MIRO: MultI-Reward cOnditioned pretraining improves T2I quality and efficiency

generative-ai › diffusion
📄 Abstract

Abstract: Current text-to-image generative models are trained on large uncurated datasets to enable diverse generation capabilities. However, this does not align well with user preferences. Recently, reward models have been specifically designed to perform post-hoc selection of generated images and align them to a reward, typically user preference.

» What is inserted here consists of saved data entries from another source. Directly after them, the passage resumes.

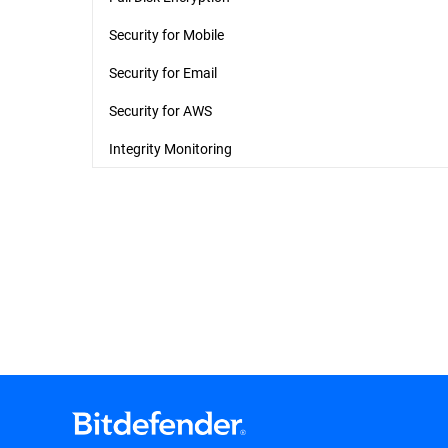
Security for Mobile
Security for Email
Security for AWS
Integrity Monitoring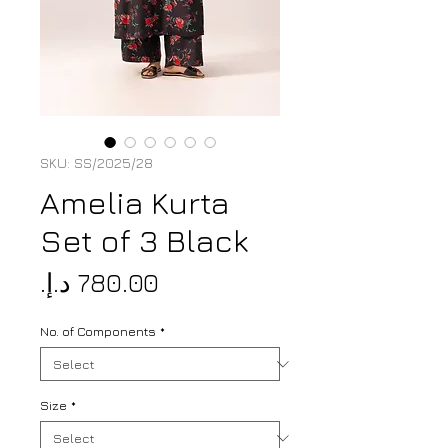
SKU: SS/2025/28
Amelia Kurta
Set of 3 Black
Price
No. of Components
*
Size
*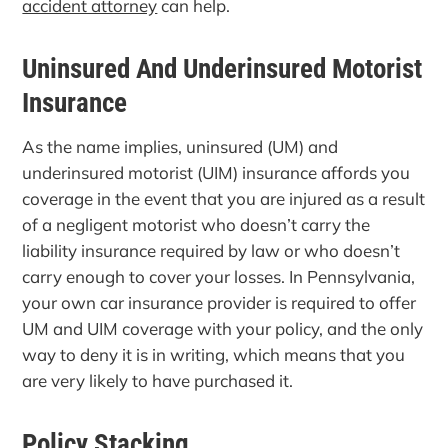
accident attorney
can help.
Uninsured And Underinsured Motorist
Insurance
As the name implies, uninsured (UM) and
underinsured motorist (UIM) insurance affords you
coverage in the event that you are injured as a result
of a negligent motorist who doesn’t carry the
liability insurance required by law or who doesn’t
carry enough to cover your losses. In Pennsylvania,
your own car insurance provider is required to offer
UM and UIM coverage with your policy, and the only
way to deny it is in writing, which means that you
are very likely to have purchased it.
Policy Stacking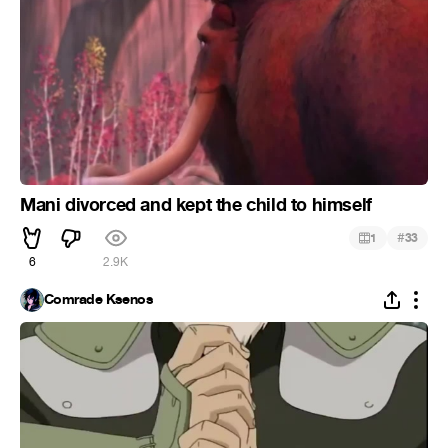
Mani divorced and kept the child to himself
#
1
33
6
2.9K
Comrade Ksenos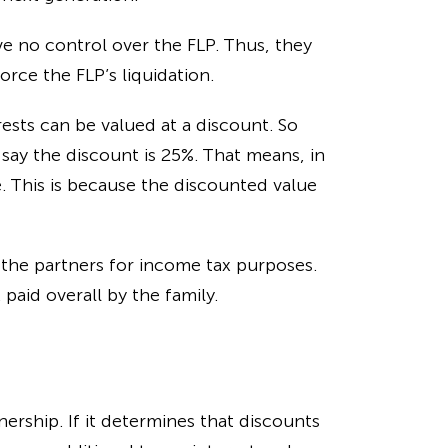
ve no control over the FLP. Thus, they
orce the FLP’s liquidation.
rests can be valued at a discount. So
s say the discount is 25%. That means, in
e. This is because the discounted value
 the partners for income tax purposes.
paid overall by the family.
nership. If it determines that discounts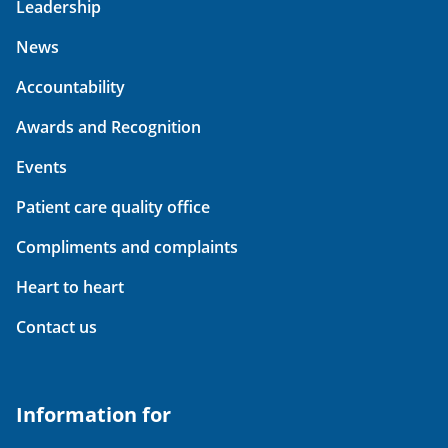
Leadership
News
Accountability
Awards and Recognition
Events
Patient care quality office
Compliments and complaints
Heart to heart
Contact us
Information for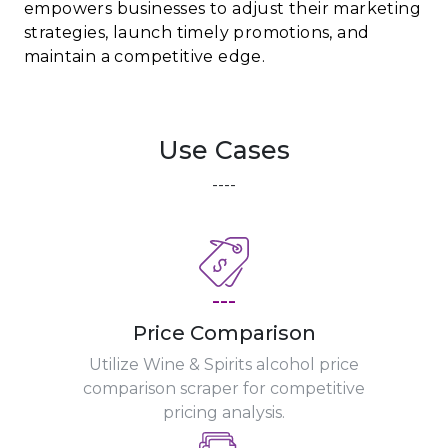
empowers businesses to adjust their marketing
strategies, launch timely promotions, and
maintain a competitive edge.
Use Cases
----
---
Price Comparison
Utilize Wine & Spirits alcohol price
comparison scraper for competitive
pricing analysis.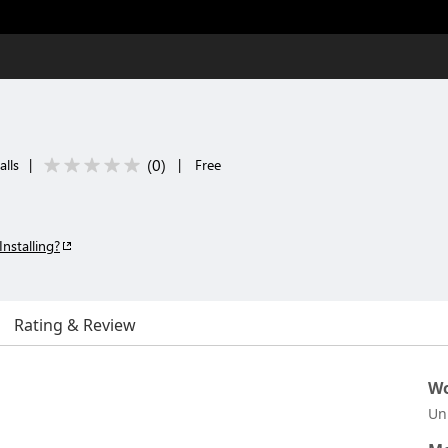
(
0
)
alls
|
|
Free
Installing?
Rating & Review
Wo
Un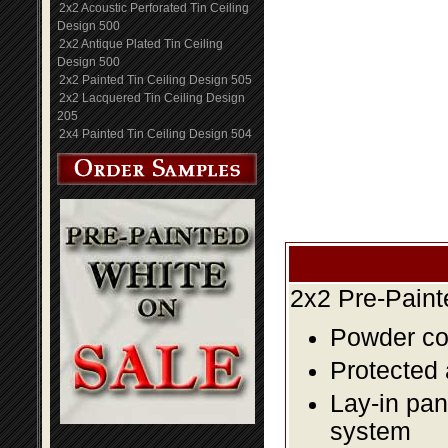
2x2 Acoustic Perforated Tin Ceiling
Design 500
2x2 Antique Plated Tin Ceiling
Design 500
2x2 Painted Tin Ceiling Design 505
2x2 Lacquered Tin Ceiling Design
205
2x4 Painted Tin Ceiling Design 504
2x2 Pre-Paint
Powder coa
Protected 
Lay-in pane
system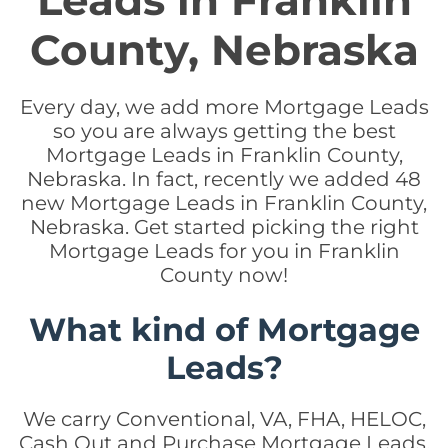
Leads in Franklin
County, Nebraska
Every day, we add more Mortgage Leads
so you are always getting the best
Mortgage Leads in Franklin County,
Nebraska. In fact, recently we added 48
new Mortgage Leads in Franklin County,
Nebraska. Get started picking the right
Mortgage Leads for you in Franklin
County now!
What kind of Mortgage
Leads?
We carry Conventional, VA, FHA, HELOC,
Cash Out and Purchase Mortgage Leads.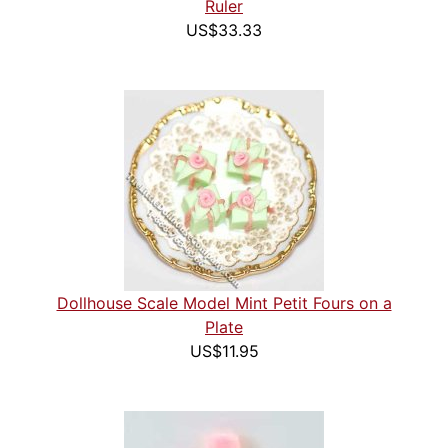
Ruler
US$33.33
Dollhouse Scale Model Mint Petit Fours on a
Plate
US$11.95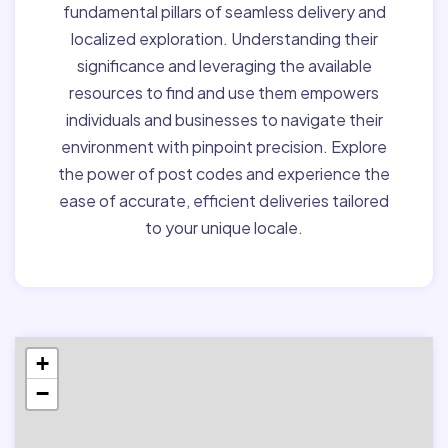
fundamental pillars of seamless delivery and
localized exploration. Understanding their
significance and leveraging the available
resources to find and use them empowers
individuals and businesses to navigate their
environment with pinpoint precision. Explore
the power of post codes and experience the
ease of accurate, efficient deliveries tailored
to your unique locale.
+
−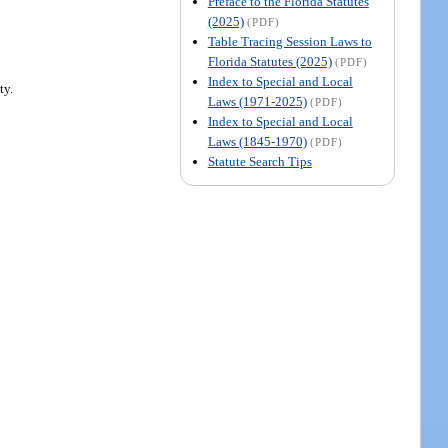
Preface to the Florida Statutes
(2025)
(PDF)
Table Tracing Session Laws to
Florida Statutes (2025)
(PDF)
Index to Special and Local
ty.
Laws (1971-2025)
(PDF)
Index to Special and Local
Laws (1845-1970)
(PDF)
Statute Search Tips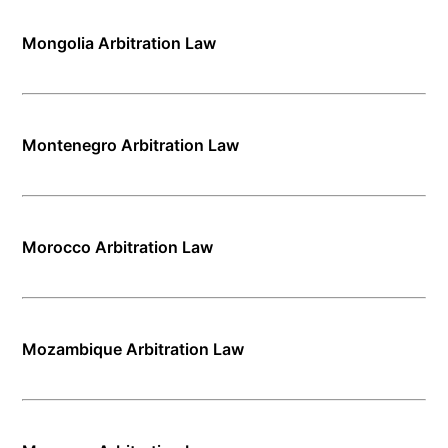
Mongolia Arbitration Law
Montenegro Arbitration Law
Morocco Arbitration Law
Mozambique Arbitration Law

This discarding of informative data together with the optimizing for a single reward tend to harm diversity, semantic fidelity and efficiency. Instead of this post-processing, we propose to condition the model on multiple reward models during training to let the model learn user preferences directly. We show that this not only dramatically improves the visual quality of the generated images but it also significantly speeds up the training. Our proposed method, called MIRO, achieves state-of-the-art performances on the GenEval compositional benchmark and user-preference scores (PickAScore, ImageReward, HPSv2).
Authors (5)
Nicolas Dufour
Lucas Degeorge
Arijit Ghosh
Vicky Kalogeiton
David Picard
Submitted
October 29, 2025
arXiv Category
cs.CV
arXiv PDF

Key Contributions

Proposes MIRO, a method that conditions text-to-image models on multiple reward models during training, rather than using post-hoc selection. This approach significantly improves visual quality and training efficiency, aligning generated images better with user preferences and achieving state-of-the-art performance on compositional benchmarks.

Business Value

Enables the creation of more aesthetically pleasing and contextually relevant images, accelerating creative workflows and improving user engagement in applications relying on image generation.